Inordinately well prepared, the kidnappers strike early, snatching a bus that carries children of privilege who attend a private school. While the transport is filled with the progeny of diplomats and CEOs, the presence of the First Teenager (there's some debate over whether he was the target or an unexpected bonus) causes understandable panic by the authorities -- and apprehension about law enforcement's priorities among the scared parents.
Rachael Taylor) who catches the assignment to the billionaire executive (Gillian Anderson) with whom she has history, from the estranged father (Dermot Mulroney) who happens to be along for the ride to the Secret Service newbie (Lance Gross) who has an especially trying first day on the job.

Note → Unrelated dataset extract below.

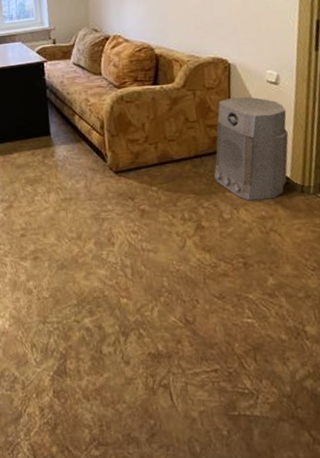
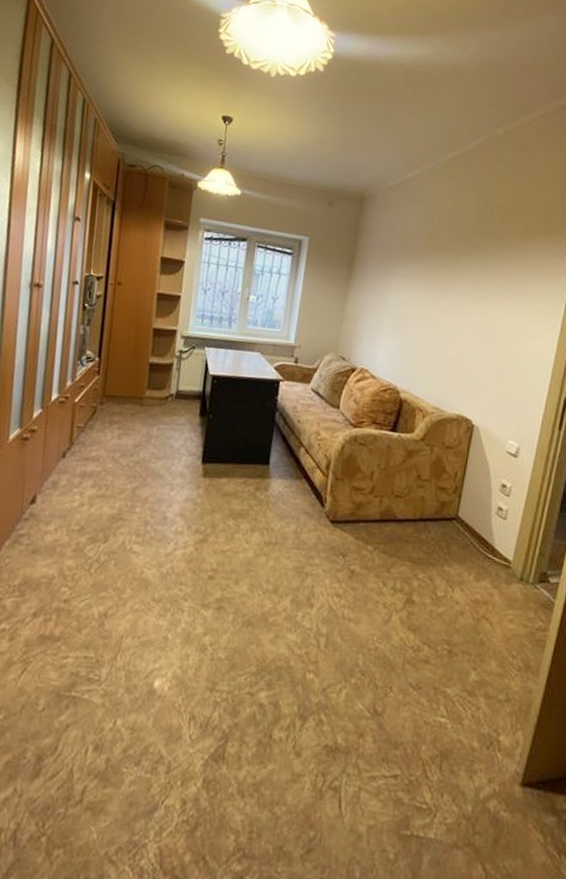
air purifier: present [213,97,289,201] -> none [435,462,520,582]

What remains fuzzy, and purposely so, is what the kidnappers' end game is, although their objective goes well beyond money to the kind of favors they can extract from the terrified parents so long as their children remain captive. "What will you do for your child?" an altered voice asks in the second hour. "How far will you go?"
It's an interesting idea, but it still doesn't fully address how the show is going to stretch the hostage scenario out long enough to prevent "Crisis" from becoming its own kind of logistical ordeal. Because simply putting a different parent through the old American Express card test each week ("Your kid's just been kidnapped. What will you do?") doesn't sound particularly inviting.
On the plus side, the series does have a deep bench in terms of its cast (Michael Beach plays the FBI director), although one suspects the high-school-level histrionics involving the kids might be the first part that begins wearing thin -- an excuse for NBC to court the CW demographic in the midst of a "24"-like thriller.
NBC gave the show the requisite push during the Olympics, but the program is essentially being asked (along with Sunday companion "Believe") to be a self-starter, never an easy task for this sort of new series.
In that regard, "Crisis" represents a sizable leap of faith, both for the network and viewers choosing to board this bus, and who -- like the kidnappers -- have no assurance the gamble is going to pay off.